Biological properties of HDAC1-RARα. (A) HDAC1-RARα is a transcriptional repressor. Luciferase assay in transfected 293 cells. (black bars) RA-treated cells; (white bars) untreated cells. Luciferase activities were expressed relative to the value of lysates transfected with the reporter alone. (B) HDAC1-RARα binds to RARE and deacetylates histone H3. (top) ChIP assay on lysate of transiently transfected 293T cells with the indicated antibodies.

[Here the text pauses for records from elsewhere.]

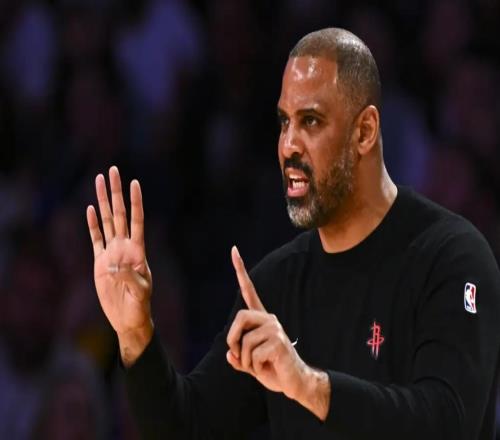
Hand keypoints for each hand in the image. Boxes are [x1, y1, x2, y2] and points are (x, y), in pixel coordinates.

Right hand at [87, 166, 152, 364]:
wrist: (128, 317)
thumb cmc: (139, 305)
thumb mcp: (139, 291)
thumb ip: (129, 277)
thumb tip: (115, 265)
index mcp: (138, 250)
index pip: (137, 220)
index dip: (136, 201)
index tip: (135, 182)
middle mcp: (124, 246)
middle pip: (120, 213)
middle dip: (116, 192)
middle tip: (113, 170)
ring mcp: (112, 252)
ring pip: (107, 221)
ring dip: (103, 201)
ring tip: (99, 180)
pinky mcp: (100, 262)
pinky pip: (96, 239)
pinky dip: (93, 224)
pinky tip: (92, 209)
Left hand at [226, 247, 329, 419]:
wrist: (295, 383)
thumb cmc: (272, 370)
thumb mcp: (250, 363)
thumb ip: (238, 357)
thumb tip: (229, 354)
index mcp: (261, 320)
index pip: (249, 291)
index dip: (240, 271)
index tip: (234, 250)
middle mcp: (269, 319)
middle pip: (239, 317)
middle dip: (232, 339)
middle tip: (237, 353)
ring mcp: (275, 329)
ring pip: (244, 342)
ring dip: (245, 361)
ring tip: (258, 366)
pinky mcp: (278, 342)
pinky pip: (252, 355)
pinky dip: (253, 368)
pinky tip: (267, 368)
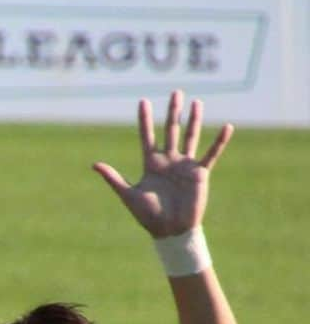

PCR was performed with RARE specific primers. (middle) PCR analysis performed with RARE-specific primers on the cell lysates was used for ChIP assay. (bottom) The intensity of the bands was determined by densitometry. The value obtained from the lysate transfected with the empty vector is expressed as 1. (C) HDAC1-RARα represses the acetylation of histone H3 and H4 induced by BrHAT. 293T cells were cotransfected as indicated and the lysate was immunoblotted. The same membrane was hybridized and stripped in series with the indicated antibodies. The arrows indicate transfected Flag-tagged proteins (bottom). The ratio of acetylated/total histone levels was assessed by densitometry and provided by the histogram at the bottom. The value obtained from the lysate transfected with pCMV alone is expressed arbitrarily as 100%. The value for acetylated H3/total H3 and acetylated H4/total H4 is provided. (D) HDAC1-RARα inhibits the differentiation of U937. Cells were retrovirally transduced as indicated. Transduced cells were isolated by cell sorting and cultured with or without 2 ng/ml of TGFβ1 in addition to 500 ng/ml of vitamin D₃ for 96 h. Expression of CD11b was detected by flow cytometry. (black bars) percentage of treated cells expressing CD11b; (white bars) untreated cells. After treatment, CD11b expression is significantly reduced in PLZF-RARα (P = 0.01) and HDAC1-RARα (P = 0.02). Error bars indicate standard deviations.

Figure 4.

Characteristics of leukemias induced by PML-RARαM₄ and RARαE. (A) Schematic representation of transgenic lines and respective leukemia incidence. (B) Peripheral blood (PB) and bone marrow cells (BM) from representative leukemic RARαE, PML-RARαM₄, and PML-RARα transgenic mice stained with the Wright-Giemsa stain (×1,000). Note the presence of leukemic blasts in both BM and PB. (C) Flow cytometric analysis of BM cells from representative leukemic RARαE, PML-RARα M₄, and PML-RARα transgenic mice. Anti–Mac-1 and c-kit antibodies were used. (green line) Isotypic control. The percentages of positive cells are given in the respective histograms. (D) Leukemia induced by RARαE is resistant to RA treatment in vivo. Percentage of leukemic cells present in the PB of two RARαE transgenic mice (blue) and three nude mice (red) transplanted with leukemic cells obtained from RARαE transgenic mice. The horizontal axis indicates the length of treatment in days. Crosses indicate the time of death of each animal. RA had no impact on the percentage of leukemic cells present in the PB.